Die Größe, die das Applet im Browser einnehmen darf wird im Applet-Tag geregelt. Das Applet kann seine Größe also nicht allein festlegen. Wenn das Applet-Tag mehr Platz im Browser zur Verfügung stellt kann das Applet bis auf diese Größe vergrößert werden, aber nicht größer.
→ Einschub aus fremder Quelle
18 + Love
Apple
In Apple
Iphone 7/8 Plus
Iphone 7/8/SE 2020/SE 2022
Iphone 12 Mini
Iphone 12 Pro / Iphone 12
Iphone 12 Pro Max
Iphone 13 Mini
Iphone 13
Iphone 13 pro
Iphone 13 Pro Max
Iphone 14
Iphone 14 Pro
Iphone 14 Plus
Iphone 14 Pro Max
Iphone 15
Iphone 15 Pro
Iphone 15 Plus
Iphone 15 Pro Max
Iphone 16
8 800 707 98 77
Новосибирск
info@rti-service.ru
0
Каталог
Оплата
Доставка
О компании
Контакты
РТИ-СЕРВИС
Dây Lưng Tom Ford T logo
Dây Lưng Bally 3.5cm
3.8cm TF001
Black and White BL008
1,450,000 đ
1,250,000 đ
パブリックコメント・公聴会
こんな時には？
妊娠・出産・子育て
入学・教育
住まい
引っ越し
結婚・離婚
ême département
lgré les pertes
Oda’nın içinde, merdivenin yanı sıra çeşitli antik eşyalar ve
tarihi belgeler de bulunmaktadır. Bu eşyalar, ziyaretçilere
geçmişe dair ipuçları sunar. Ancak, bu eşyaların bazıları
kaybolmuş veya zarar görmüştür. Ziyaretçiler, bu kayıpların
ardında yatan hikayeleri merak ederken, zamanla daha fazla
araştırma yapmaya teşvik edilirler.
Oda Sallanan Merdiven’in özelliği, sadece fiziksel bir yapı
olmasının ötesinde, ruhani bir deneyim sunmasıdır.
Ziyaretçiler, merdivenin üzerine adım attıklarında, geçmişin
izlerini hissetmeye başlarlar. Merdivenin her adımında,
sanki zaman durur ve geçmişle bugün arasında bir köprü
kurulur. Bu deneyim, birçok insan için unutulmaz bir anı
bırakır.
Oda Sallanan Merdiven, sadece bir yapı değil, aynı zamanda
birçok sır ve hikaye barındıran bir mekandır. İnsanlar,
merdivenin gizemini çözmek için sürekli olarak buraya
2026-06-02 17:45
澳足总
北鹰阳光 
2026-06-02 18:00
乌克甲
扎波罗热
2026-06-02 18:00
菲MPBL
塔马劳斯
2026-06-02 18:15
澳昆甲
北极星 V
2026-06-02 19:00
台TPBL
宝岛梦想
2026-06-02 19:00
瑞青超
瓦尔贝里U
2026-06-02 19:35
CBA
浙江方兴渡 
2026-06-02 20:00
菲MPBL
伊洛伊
Die Methode dafür: setSize(int, int)
Die momentane Größe kann man mit getSize() abfragen.


----------



## flintzen_123 (19. Dez 2006)

Das Applet wird erstmal nicht im Browser ausgegben, so dass ich die Größe nach Wunsch ändern kann. Für das Applet habe ich ein BorderLayout verwendet. In diesem Applet wiederum sind drei Panels im Norden, im Zentrum und im Süden angeordnet. Auf dem Panel im Zentrum, wird die digitale Uhr ausgegeben. Diese soll nach der Größenveränderung des Panels auch die Schriftgröße verändern. Im Norden und im Süden befinden sich JButtons die im GridLayout angeordnet sind, so dass sie ihre Größe automatisch ändern. Gibt es dazu eine einfache Möglichkeit?


----------



## L-ectron-X (19. Dez 2006)

Vielleicht...
Der Text, der vergrößert werden soll steht doch sicher in einem Label, oder?
Du kannst die Dimensionen dieses Labels ermitteln und die Schrift daraufhin passend berechnen bzw. anpassen.


----------



## flintzen_123 (19. Dez 2006)

Ich habe für die digitale Anzeige ein Textfeld benutzt.

Hier ein Bild: 
http://home.arcor.de/flintzen_123/Uhr.JPG

Ich bitte um Verzeihung wenn nicht verlinkt werden darf!


----------



## L-ectron-X (19. Dez 2006)

Du musst halt feststellen wie groß das Textfeld momentan ist.
Mit getLineMetrics() aus Font die seit Java 1.2 die Methode getFontMetrics() aus Toolkit ersetzt, kannst du dir Informationen zum Font beschaffen und die passende Schriftgröße berechnen.


----------



## flintzen_123 (20. Dez 2006)

Habe nun  die Schrift angepasst. Es wird zwar nur durch die Breite definiert, aber das reicht mir erstmal.

..
tftime.setFont(new Font("Arial", 0, (int)(tftime.getWidth()*0.255)));
..

Danke


----------